Segment Start: DATA TO USE

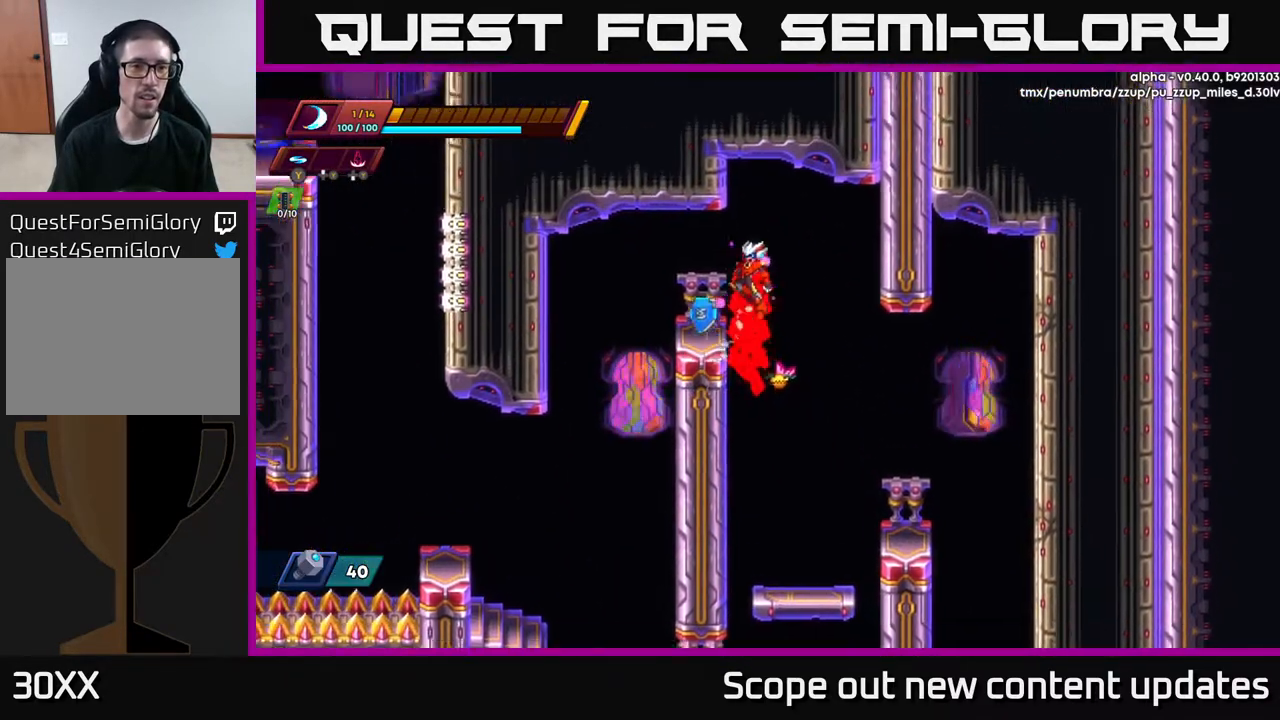
{"buttons": ["DPAD_LEFT"], "left_stick": "center", "right_stick": "down", "events": [[67, "A", "up"], [100, "R2", "up"], [183, "right_stick", "down"]]}
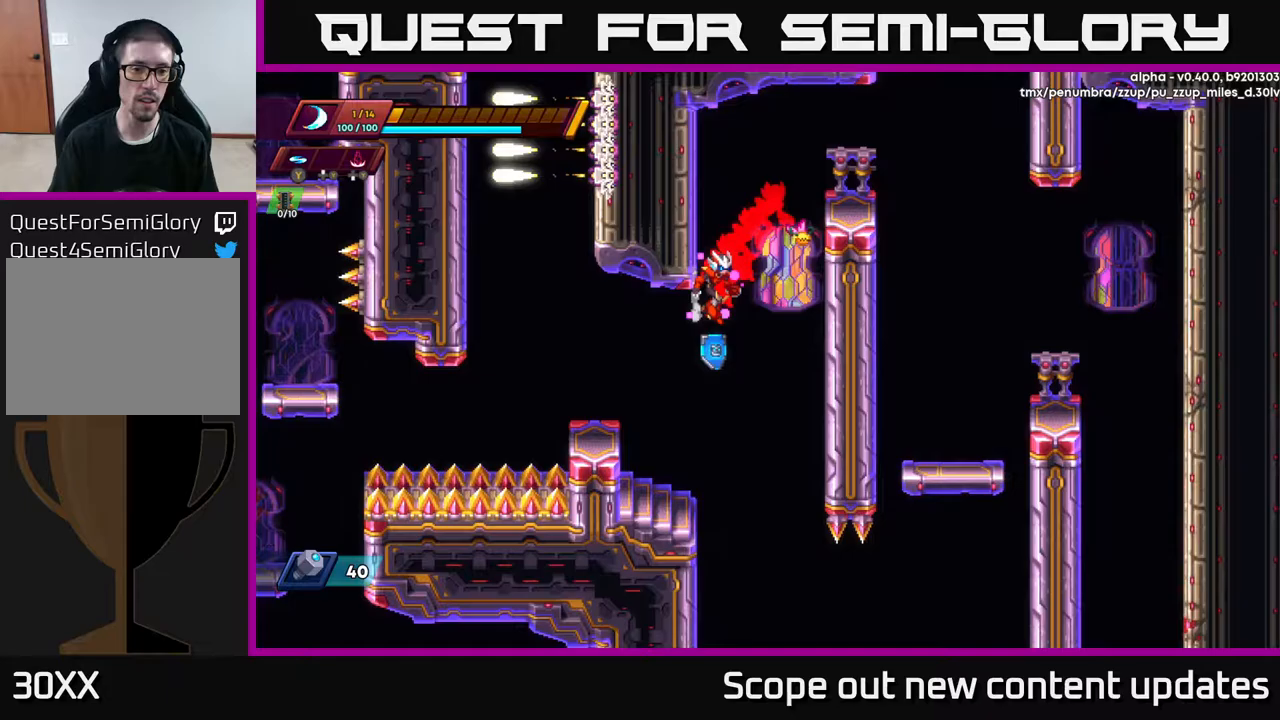
{"buttons": [], "left_stick": "center", "right_stick": "center", "events": [[183, "right_stick", "center"], [383, "DPAD_LEFT", "up"]]}
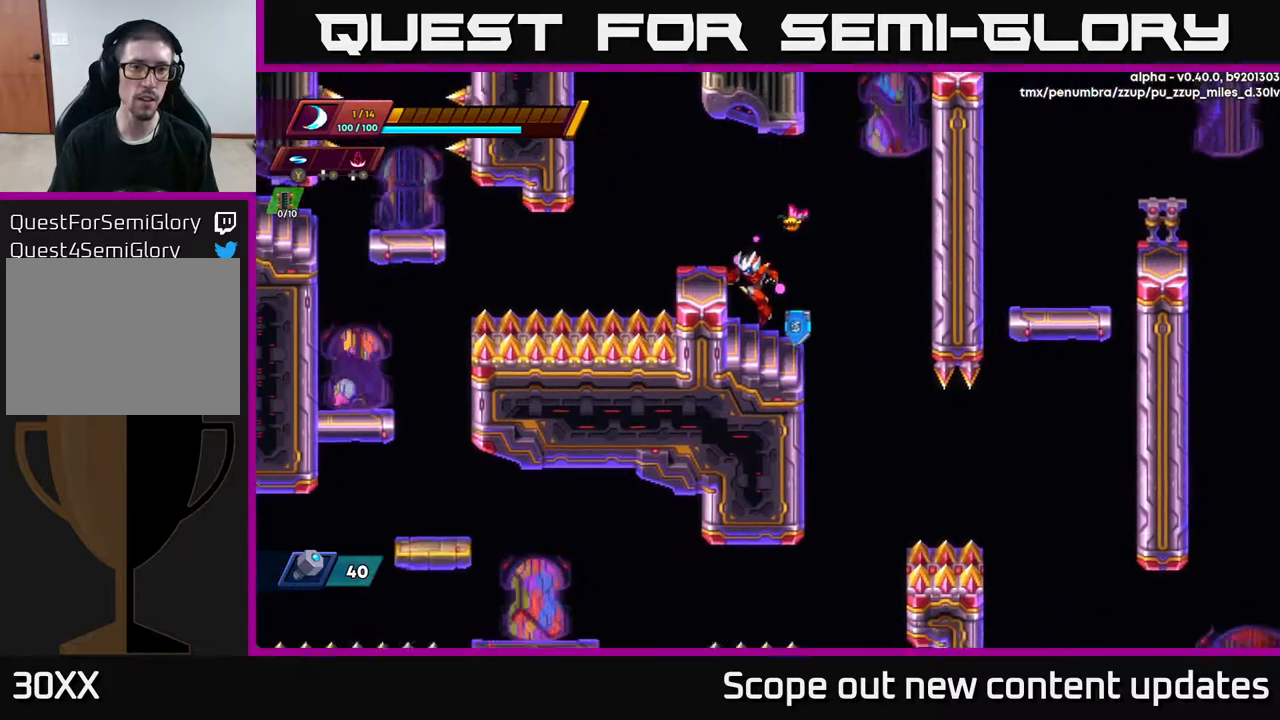
{"buttons": [], "left_stick": "center", "right_stick": "up", "events": [[133, "A", "down"], [150, "DPAD_LEFT", "down"], [267, "A", "up"], [350, "DPAD_LEFT", "up"], [500, "right_stick", "up"]]}
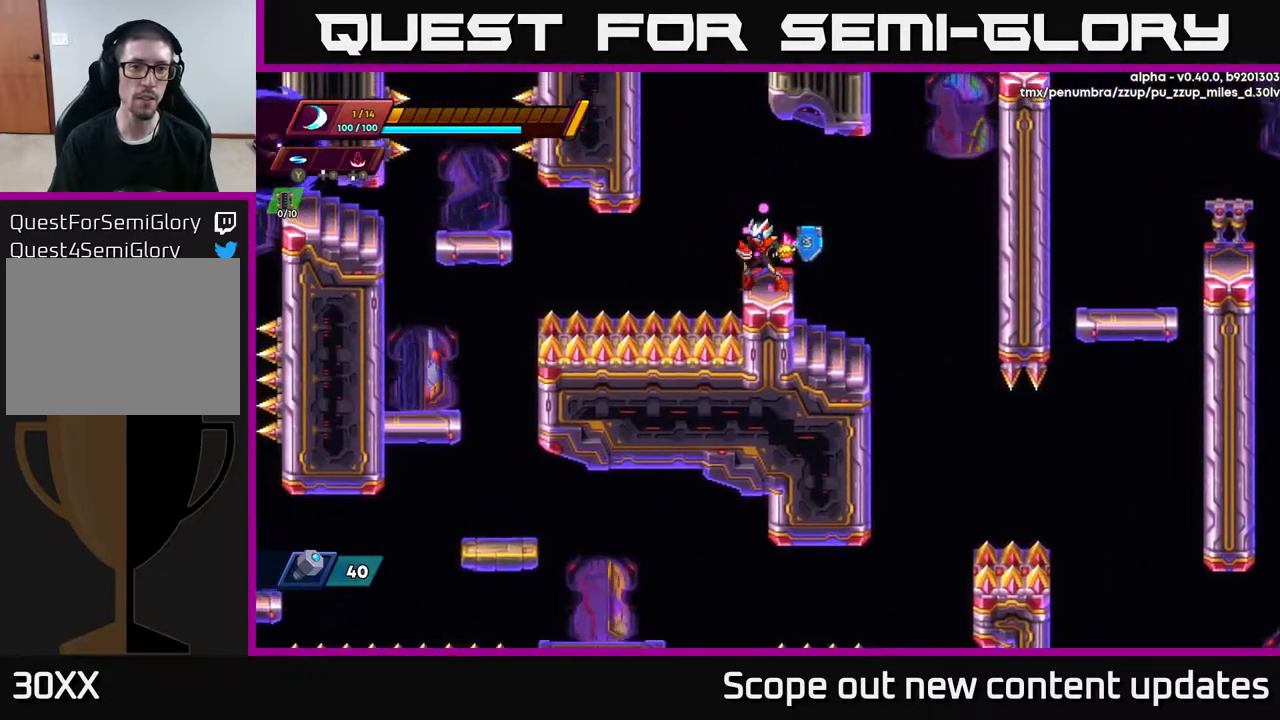
{"buttons": [], "left_stick": "center", "right_stick": "up", "events": []}
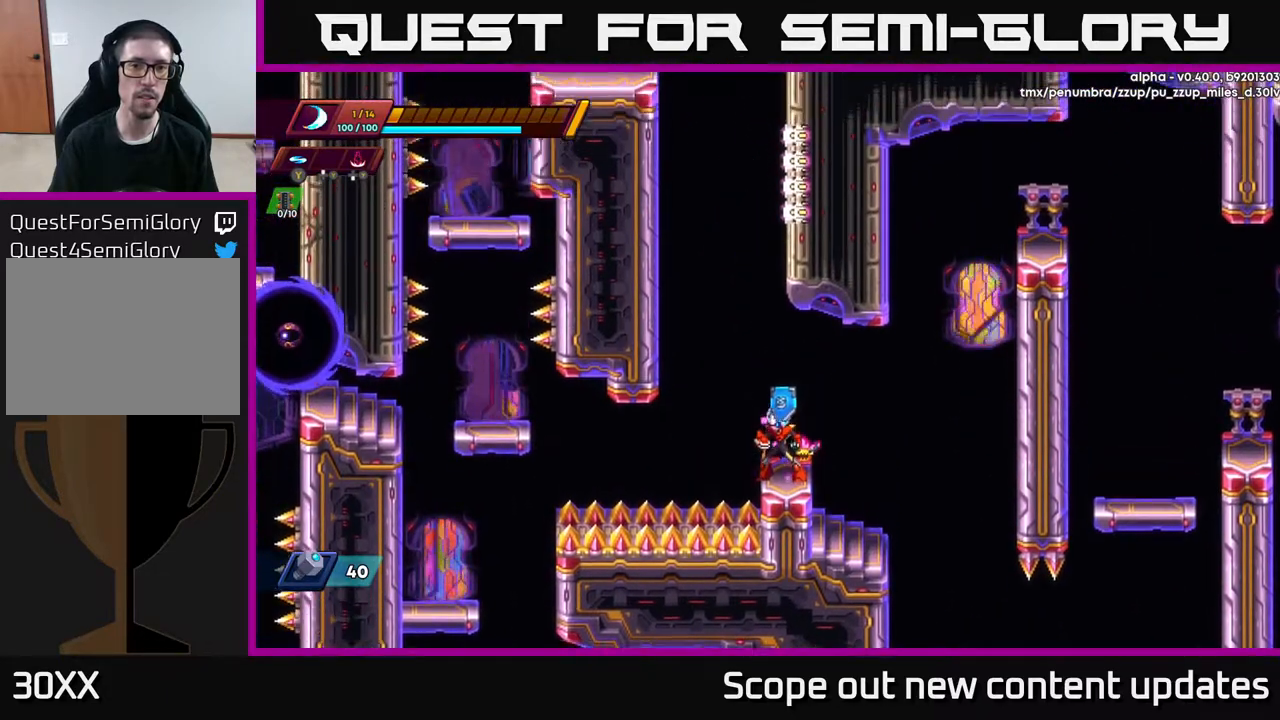
{"buttons": [], "left_stick": "center", "right_stick": "center", "events": [[250, "right_stick", "center"]]}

Segment End: DATA TO USE

*DIRECTIONS:* Give the entries again exactly, but skip every image.

*COMPLETED EXERCISE:*
{"buttons": ["DPAD_LEFT"], "left_stick": "center", "right_stick": "down", "events": [[67, "A", "up"], [100, "R2", "up"], [183, "right_stick", "down"]]}
{"buttons": [], "left_stick": "center", "right_stick": "center", "events": [[183, "right_stick", "center"], [383, "DPAD_LEFT", "up"]]}
{"buttons": [], "left_stick": "center", "right_stick": "up", "events": [[133, "A", "down"], [150, "DPAD_LEFT", "down"], [267, "A", "up"], [350, "DPAD_LEFT", "up"], [500, "right_stick", "up"]]}
{"buttons": [], "left_stick": "center", "right_stick": "up", "events": []}
{"buttons": [], "left_stick": "center", "right_stick": "center", "events": [[250, "right_stick", "center"]]}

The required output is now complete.